Instruction:
Find "voidaan varastoida hiiltä, rakennukset" and "Puurakennuksilla on tutkimusten" in the records below. Copy the lines holding them and every line between, exactly, and no others.
-------- Extracted data --------
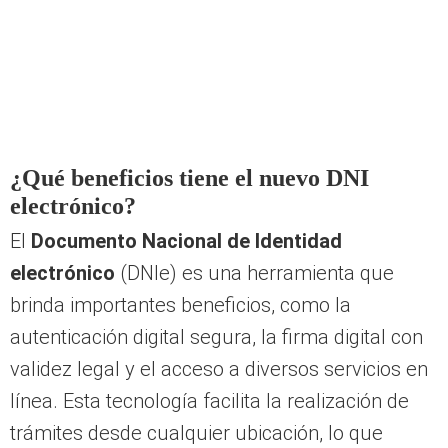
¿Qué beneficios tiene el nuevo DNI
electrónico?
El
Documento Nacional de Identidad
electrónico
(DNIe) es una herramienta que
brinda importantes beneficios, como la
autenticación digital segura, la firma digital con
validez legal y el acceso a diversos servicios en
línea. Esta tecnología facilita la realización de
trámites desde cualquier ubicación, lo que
--------
-------- Extracted data --------
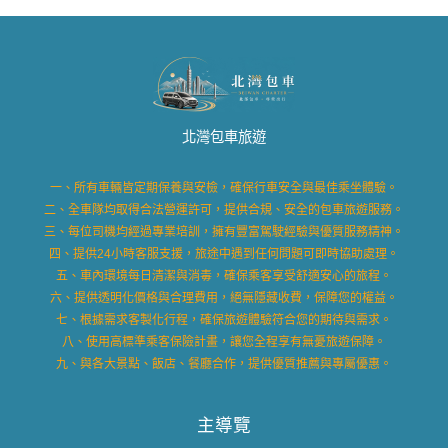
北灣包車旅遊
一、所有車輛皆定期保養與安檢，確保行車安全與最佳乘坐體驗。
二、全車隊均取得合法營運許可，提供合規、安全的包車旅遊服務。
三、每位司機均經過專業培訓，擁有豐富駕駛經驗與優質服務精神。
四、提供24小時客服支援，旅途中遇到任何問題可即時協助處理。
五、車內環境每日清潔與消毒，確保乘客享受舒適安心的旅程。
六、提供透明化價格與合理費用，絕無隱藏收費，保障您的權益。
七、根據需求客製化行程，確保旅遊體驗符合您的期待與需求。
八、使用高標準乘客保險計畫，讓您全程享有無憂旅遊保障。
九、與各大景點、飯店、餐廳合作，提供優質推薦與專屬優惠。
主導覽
--------
-------- Extracted data --------
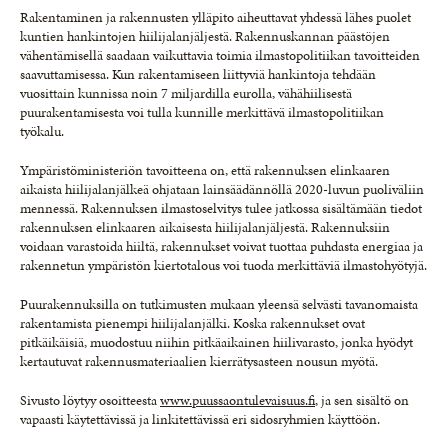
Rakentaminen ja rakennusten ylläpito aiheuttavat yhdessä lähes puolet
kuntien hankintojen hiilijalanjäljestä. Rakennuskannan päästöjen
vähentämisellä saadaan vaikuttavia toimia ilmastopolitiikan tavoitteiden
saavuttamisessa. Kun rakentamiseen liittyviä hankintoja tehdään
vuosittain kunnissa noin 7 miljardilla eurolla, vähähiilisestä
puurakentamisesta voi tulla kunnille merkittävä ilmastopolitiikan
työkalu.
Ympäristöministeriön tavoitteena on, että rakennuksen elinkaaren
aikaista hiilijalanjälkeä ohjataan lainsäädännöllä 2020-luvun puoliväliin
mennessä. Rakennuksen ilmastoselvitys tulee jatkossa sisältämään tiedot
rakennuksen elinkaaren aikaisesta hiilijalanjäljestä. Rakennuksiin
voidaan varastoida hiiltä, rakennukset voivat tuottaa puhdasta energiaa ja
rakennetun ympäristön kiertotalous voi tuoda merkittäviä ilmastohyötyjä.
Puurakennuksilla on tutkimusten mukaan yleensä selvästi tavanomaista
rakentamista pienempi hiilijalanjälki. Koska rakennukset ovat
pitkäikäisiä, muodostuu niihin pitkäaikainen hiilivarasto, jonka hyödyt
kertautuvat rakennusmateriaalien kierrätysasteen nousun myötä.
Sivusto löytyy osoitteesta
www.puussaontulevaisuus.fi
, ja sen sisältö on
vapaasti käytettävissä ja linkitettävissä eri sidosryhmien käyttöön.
--------
Task answer:
voidaan varastoida hiiltä, rakennukset voivat tuottaa puhdasta energiaa ja
rakennetun ympäristön kiertotalous voi tuoda merkittäviä ilmastohyötyjä.
Puurakennuksilla on tutkimusten mukaan yleensä selvästi tavanomaista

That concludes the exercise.